A Tree
My Diary
Nowadays I am a ghost in a lot ..
Nowadays I am a ghost in a lot of places. There are two major reasons:
1) We are introduced to many new subjects, and they needed my undivided attention. I don't like to stay blank in class. I love to interact with teachers by asking questions or telling a few answers if they are asking any questions. If I have zero knowledge about the subject, I have to stay silent. This is why some extra efforts were needed. A lot of background self-study was needed. As I am rocking with my new teachers and I gained a reputation around them, now I can live my normal life. Now I know things will go perfectly.

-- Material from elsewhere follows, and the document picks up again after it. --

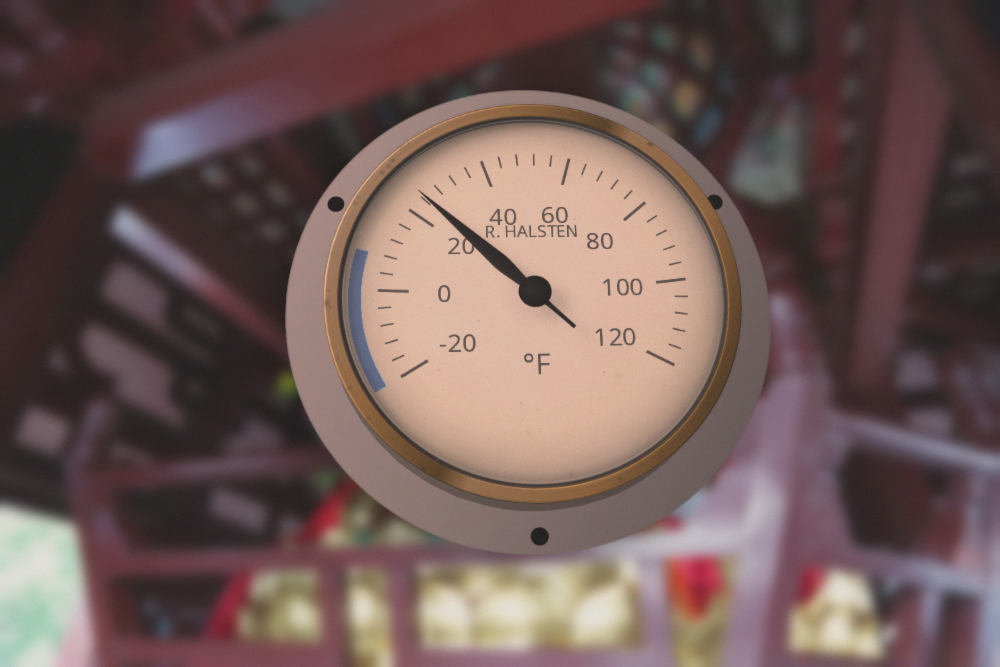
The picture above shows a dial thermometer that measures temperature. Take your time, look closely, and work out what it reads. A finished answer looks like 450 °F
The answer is 24 °F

2) Another strange but good thing happened to me. At the end of December, I joined a community randomly. Now, legally I am one of the governing members of that community. That offer came to me on its own. I did not put any effort into it. I was new and I casually talked to a few people about random stuff, like, casual chit-chat. And last week they asked me to join their governing body. I did not deny this offer. Why would I? Many people dream of it. Most importantly, if I am going somewhere, I would prefer to have decision-making power. I would even love to lead. This is me. If it was not going to come such easily, sooner or later I was going to work on it. I don't like to be a part of the crowd. I feel like the luckiest human in every aspect of my life. Imagine, if the beginning of 2023 is like this, how much happy would I feel when December will come?
On Friday, I am going to meet my friends. Actually, it will be a double date. I am really excited.

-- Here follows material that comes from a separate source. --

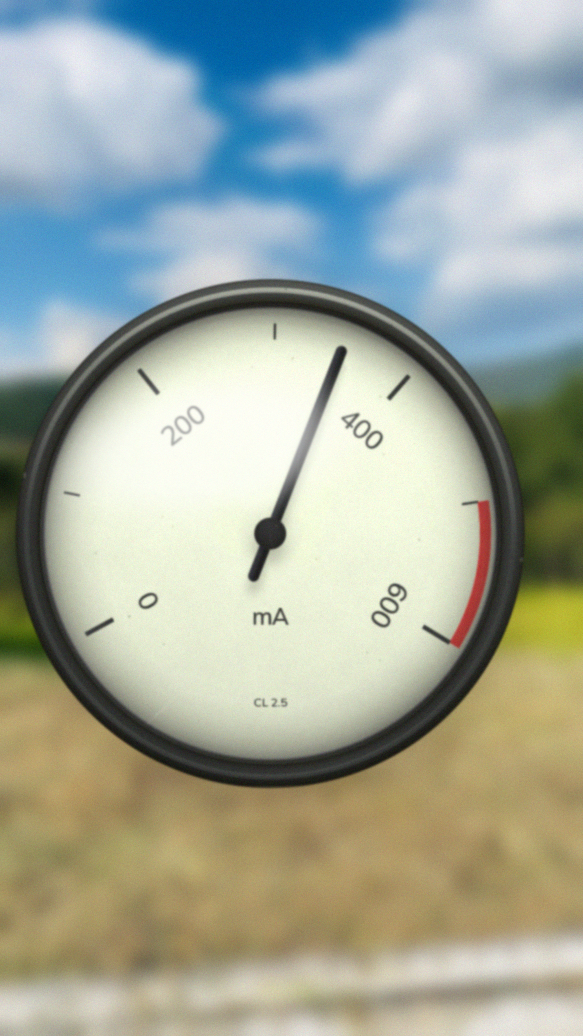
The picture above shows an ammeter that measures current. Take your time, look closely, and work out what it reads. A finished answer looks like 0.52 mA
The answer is 350 mA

In terms of my marriage, I feel like we are married for the last 25 years. The new-new thing is over. I mean, now I even know when he farts. But our friendship is growing stronger. Neither I feel mad at him the way I used to feel nor he does anything stupid. We can understand each other better. Coordination in between us is increasing smoothly. Anyway, I am glad about his work. He is doing whatever he wanted to do. He is happy.